Dynamique de groupe habituelle quand une ou deux personnes entrent, vite rejointes par d’autres du groupe plutôt que d’aller dans la boutique à côté dans l’espoir de faire de meilleures affaires une fois les vendeurs chauffés par les premiéres transactions, premières entrées suivies de l’arrivée en renfort de nouveaux vendeurs comme des abeilles vers un portefeuille de miel.
Aprés la débauche d’énergie c’est la retombée d’adrénaline et des paupières alors qu’on descend de 800 à 400m d’altitude et qu’on navigue dans des paysages changeant au fil des réserves animalières – Singes, tigres, élephants – et de la vallée à la plaine, des arbres de montagne aux cactées et arbres parasol jusqu’aux hautes herbes en bord de lac.
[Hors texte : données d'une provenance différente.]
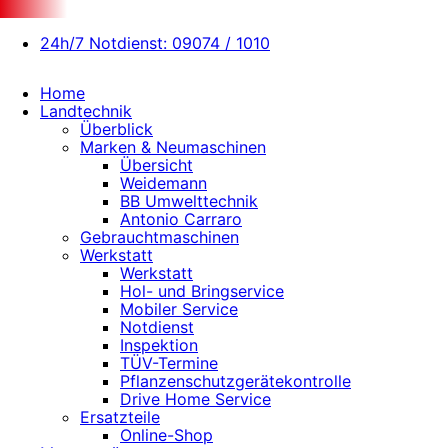
24h/7 Notdienst: 09074 / 1010
Home
Landtechnik
Überblick
Marken & Neumaschinen
Übersicht
Weidemann
BB Umwelttechnik
Antonio Carraro
Gebrauchtmaschinen
Werkstatt
Werkstatt
Hol- und Bringservice
Mobiler Service
Notdienst
Inspektion
TÜV-Termine
Pflanzenschutzgerätekontrolle
Drive Home Service
Ersatzteile
Online-Shop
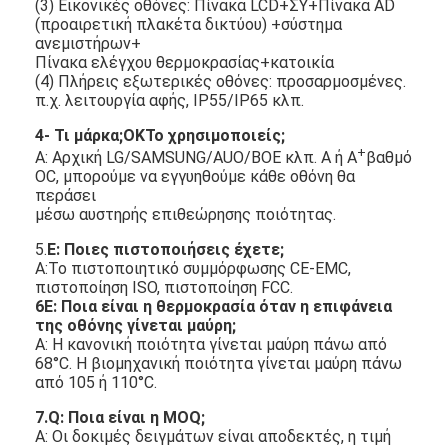
(3) Εικονικές οθόνες: Πίνακα LCD+ΣΥ+Πίνακα AD
(προαιρετική πλακέτα δικτύου) +σύστημα
ανεμιστήρων+
Πίνακα ελέγχου θερμοκρασίας+κατοικία
(4) Πλήρεις εξωτερικές οθόνες: προσαρμοσμένες.
π.χ. λειτουργία αφής, IP55/IP65 κλπ.
4- Τι μάρκα;
ΟΚ
Το χρησιμοποιείς;
+
Α: Αρχική LG/SAMSUNG/AUO/BOE κλπ. Α ή Α
βαθμό
OC, μπορούμε να εγγυηθούμε κάθε οθόνη θα
περάσει
μέσω αυστηρής επιθεώρησης ποιότητας.
5.
Ε: Ποιες πιστοποιήσεις έχετε;
Α:Το πιστοποιητικό συμμόρφωσης CE-EMC,
πιστοποίηση ISO, πιστοποίηση FCC.
6Ε: Ποια είναι η θερμοκρασία όταν η επιφάνεια
της οθόνης γίνεται μαύρη;
Α: Η κανονική ποιότητα γίνεται μαύρη πάνω από
68°C. Η βιομηχανική ποιότητα γίνεται μαύρη πάνω
από 105 ή 110°C.
7
.Q: Ποια είναι η MOQ;
Α: Οι δοκιμές δειγμάτων είναι αποδεκτές, η τιμή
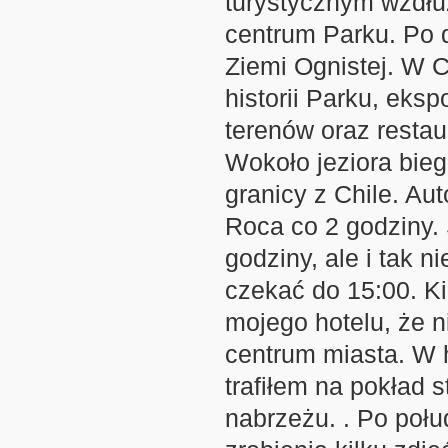
turystycznym wzdłuż
centrum Parku. Po 
Ziemi Ognistej. W 
historii Parku, ek
terenów oraz restau
Wokoło jeziora bieg
granicy z Chile. Au
Roca co 2 godziny. 
godziny, ale i tak 
czekać do 15:00. Ki
mojego hotelu, że 
centrum miasta. W 
trafiłem na pokład 
nabrzeżu. . Po poł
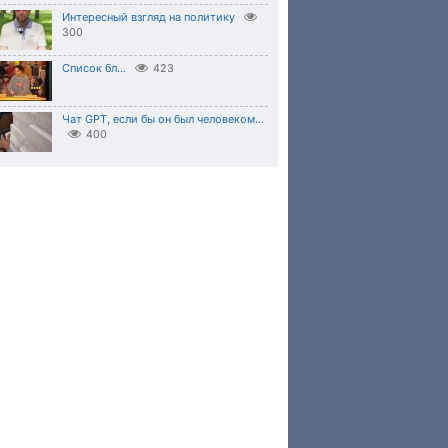
Интересный взгляд на политику
300
Список бл...
423
Чат GPT, если бы он был человеком...
400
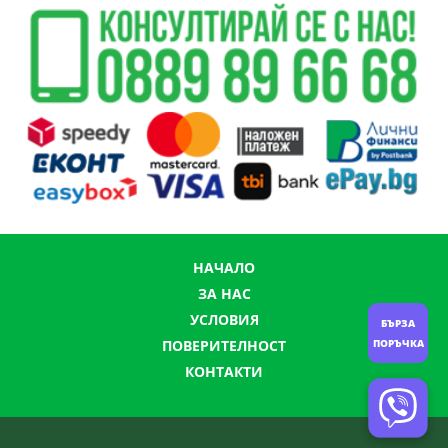
НАЧАЛО
ЗА НАС
УСЛОВИЯ
БЪРЗА
ПОРЪЧКА
ПОВЕРИТЕЛНОСТ
КОНТАКТИ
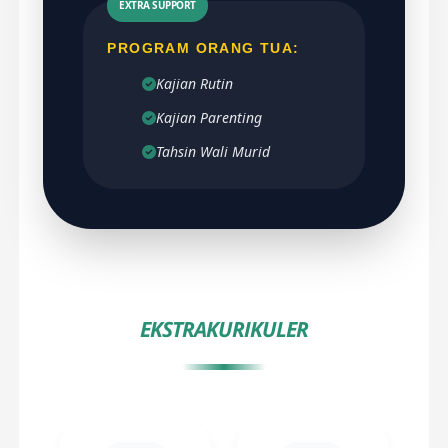
EXTRA SUPPORT
PROGRAM ORANG TUA:
Kajian Rutin
Kajian Parenting
Tahsin Wali Murid
EKSTRAKURIKULER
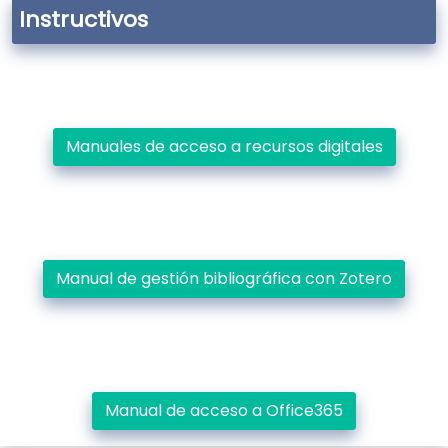
Instructivos
Manuales de acceso a recursos digitales
Manual de gestión bibliográfica con Zotero
Manual de acceso a Office365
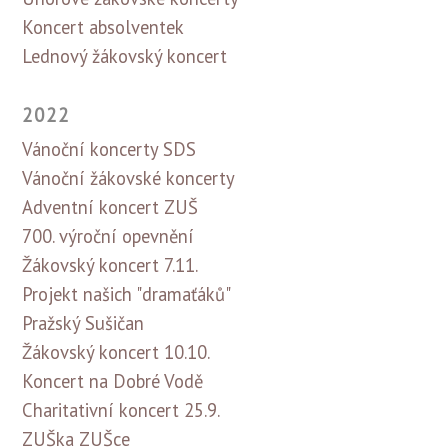
Koncert absolventek
Lednový žákovský koncert
2022
Vánoční koncerty SDS
Vánoční žákovské koncerty
Adventní koncert ZUŠ
700. výroční opevnění
Žákovský koncert 7.11.
Projekt našich "dramaťáků"
Pražský Sušičan
Žákovský koncert 10.10.
Koncert na Dobré Vodě
Charitativní koncert 25.9.
ZUŠka ZUŠce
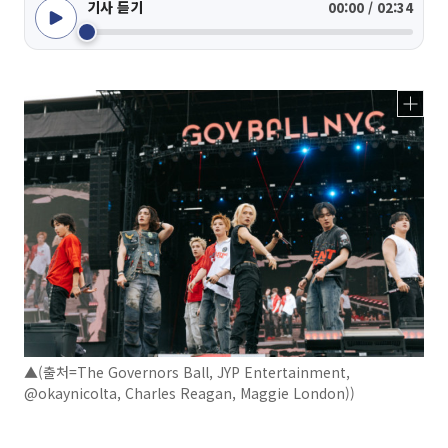
기사 듣기
00:00 / 02:34
▲(출처=The Governors Ball, JYP Entertainment,
@okaynicolta, Charles Reagan, Maggie London))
Me suis-je endormi, est-on arrivés en Afrique subsaharienne ?
Le contraste est donc fort à l’arrivée dans oudoumalpet, où à l’heure de la sortie des classes on se trouve passant le long de milliers d’enfants de différents âges, en uniforme rose et violet, préparation psychologique à la foule des pélerins qu’on va trouver ce soir au temple de Palani. On a noté ce midi le n° de téléphone indien de notre guide car c’est sûr il y aura des brebis égarées. ..
On est passé du Kerala au Tamil Nadu qui a une langue et alphabet différents, comme on peut voir sur les panneaux publicitaires, et avec une grande tradition de grands temples, notamment à Shiva. Le grand temple de Palani porte 3 noms et il y a de nombreuses histoires associées. Mais leur connaissance n’est pas nécessaire pour sentir et recevoir l’énergie présente en conscience, dont l’aboutissement est le darshan (vision divine). Un jour Shiva er Parvati ont 2 enfants Moruga et Ganesh. Les démons combattus et vaincus deviennent leurs véhicules, coq et paon. Marada offre une mangue à Shiva mais lui demande de ne pas la couper. Shiva l’offre alors au premier qui aura fait le tour du monde.
Moruga part sur ses véhicules et revient après 2 heures, mais Ganesh a déjà fait le tour en pensée et a reçu la mangue. Motuga part fâché et une fois sa colère transmutée se pose à Palani.